I’d rather put away laundry. (and that is saying something).


Her favorite places to shop are thrift stores. Although she treats my money like it has no limits, she is incredibly tight with her own. I’ve started to bring a book and sit on the used couches that are also for sale. I sit back and read while she goes up and down the aisles.

Touching everything, buying almost nothing.


And I think I’ve realized that problem.

Tess likes to shop.

I like to purchase.


This is true for shopping but also many other areas of my life. I most often value outcomes and products. I don’t always enjoy the process. As a matter of fact, more often than not I’d fast forward that part if I could. I’m hesitant to encourage Tess’s method of shopping to anyone (who doesn’t have HOURS of their life to waste on an uncomfortable couch that possibly has bed bugs), but most people would agree that the process is often more important than the outcome.

Focusing on the process allows you to re-evaluate and adjust. Focusing on the process is more likely to make sure you end up somewhere or with something you really want, rather than another pair of black pants that I probably did not need.

Focusing on the product only gets you done, the process gets you an experience.

As an educator, I’m better at this distinction. I focus on the learning over the grade.

But in other areas of my life…well…I guess I’m still learning.


At work I often quote Sheryl Sandberg, “Done is better than perfect” and I stand by it.

Except when the doing is the good part (or when a lot of people are going to read that email or report). When I catch myself getting frustrated in a situation, I have started to ask myself:

Which part matters most right now?

The process or the result…and then I lean into my answer. When I can name the part that matters most, my frustrations often diminish.

If the learning matters – I stop arguing about grading policies.

If it is the company that matters, I don’t care where we eat or what we do.

If the deadline matters most, then working out every little detail is no longer necessary.

If the point is to spend time with my daughter, bring on the thrift stores.


Recently I shared some hard things over dinner and a friend and she made me pause.

She asked me. “Do you want a thought or do you want me to just listen?”

And, just like shopping I asked for the thought. I wanted the answer.

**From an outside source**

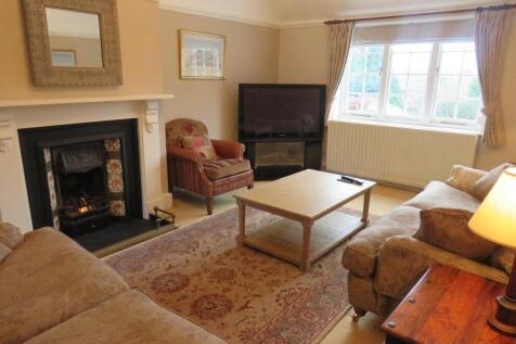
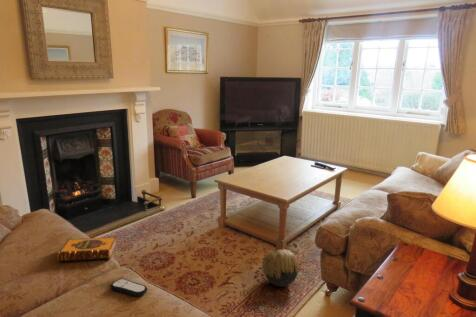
+ remote control [110,277,148,297]
+ hardback book [56,236,117,263]
+ decorative ball [261,248,300,287]
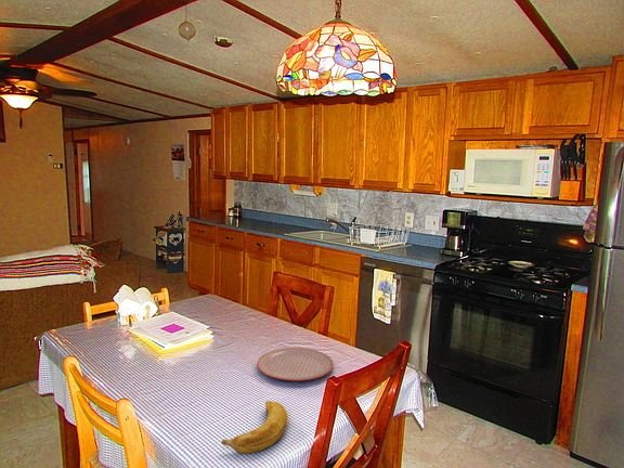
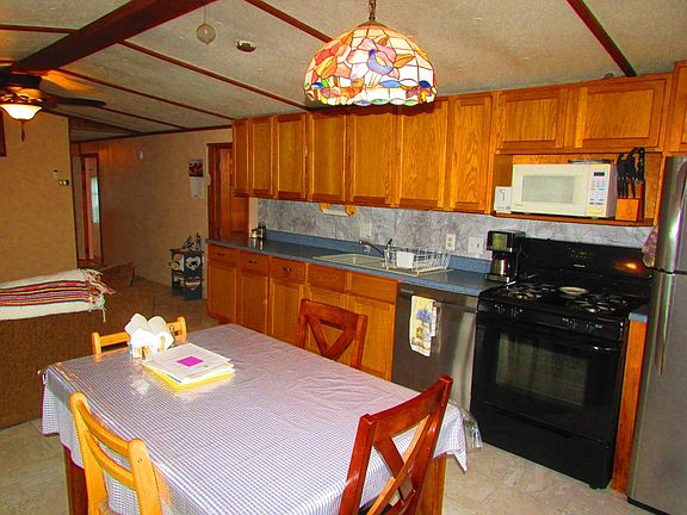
- plate [256,347,335,381]
- banana [220,400,288,454]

However, most often in that situation it is the conversation that matters the most.

She was wise enough to ask and I was lucky enough to get value from both.

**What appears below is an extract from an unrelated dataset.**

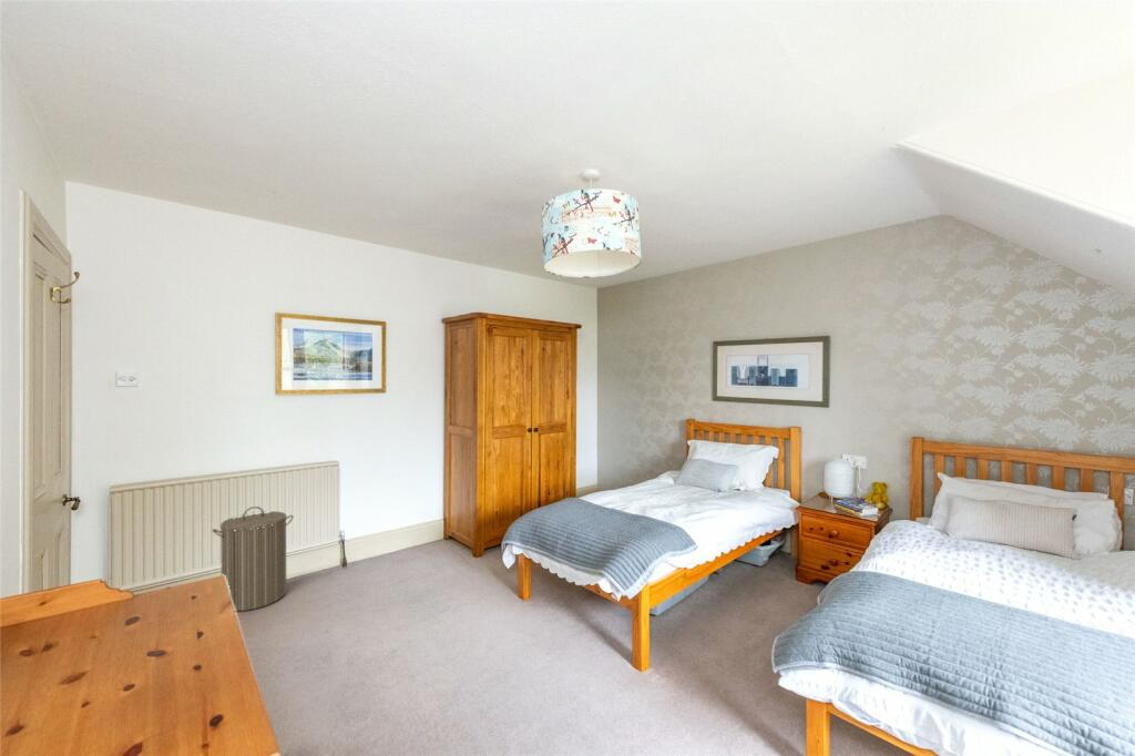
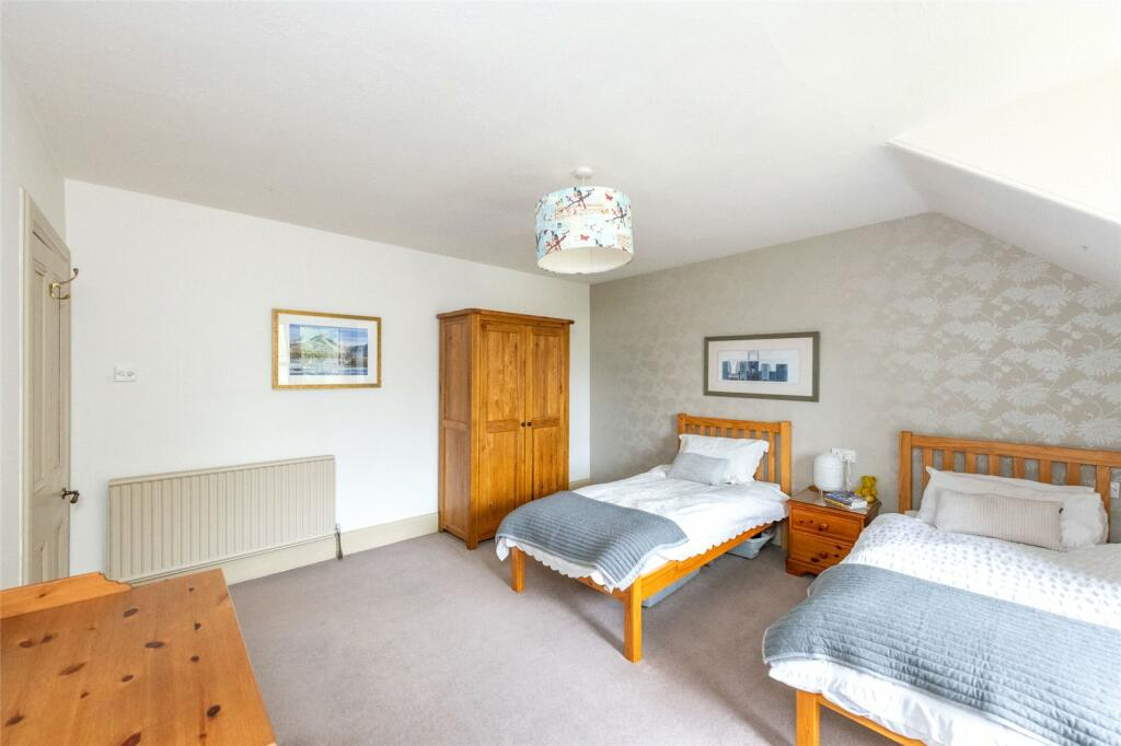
- laundry hamper [211,505,295,612]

My friend Tina spoke recently at an NCL meeting for me about service and she read a passage about helping vs. participating she found on the Do Good Design blog.

My kids love “helping.” When I’m cooking dinner, they want to “help.” When I’m fixing something around the house, they want to “help.” If they’re told that I don’t need any help with my task and they can help by doing something else, cleaning up their toys, for example, they will sometimes whine, “but I want to heeelllllp.” I’ve had to explain to them a couple times, gently, of course, that they don’t actually want to “help.” What they want to do is “participate.” Helping means you’re making the job easier. Participating just means that you’re “part” of the job. Of course I’ll humor them sometimes and let them participate, show them how to use a screwdriver or can-opener, but it’s important for them, as they grow into adults, to recognize the difference.

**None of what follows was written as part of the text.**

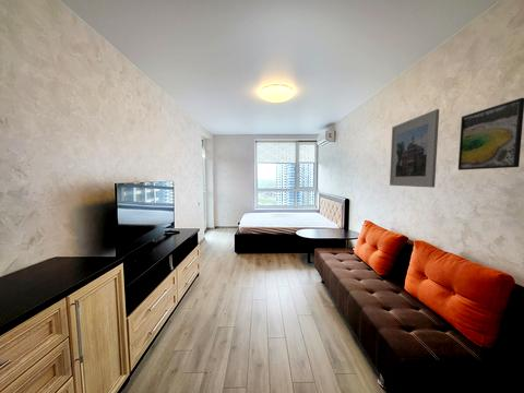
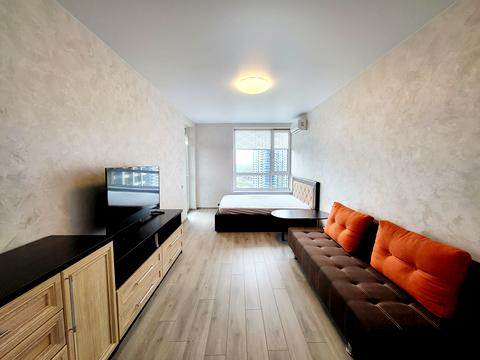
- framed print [457,97,524,171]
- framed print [389,108,440,189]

We talked about it and decided that both were important and necessary. We need to help and sometimes we just need people to participate, but how useful it could be to name the difference.


It has hit me lately how important it is to make these small distinctions: process vs. product, listening vs. answering and helping vs. participating. They are all asking essentially the same question. What matters most right now? One isn’t always better than the other, but it is always advantageous to know the preference in a situation.


And so, back to shopping.

Before I took Tess out to spend her money I asked her, “Are you looking to purchase something specific or are you just wanting to enjoy looking and maybe buy something?”


Well…I’m sure you could guess her answer.

I come prepared.

14.

always the creative shopper/dresser

p.s. In case anyone was wondering....we went to four stores and bought one pair of used black boots (of which she had almost three identical pairs). I also finished a book.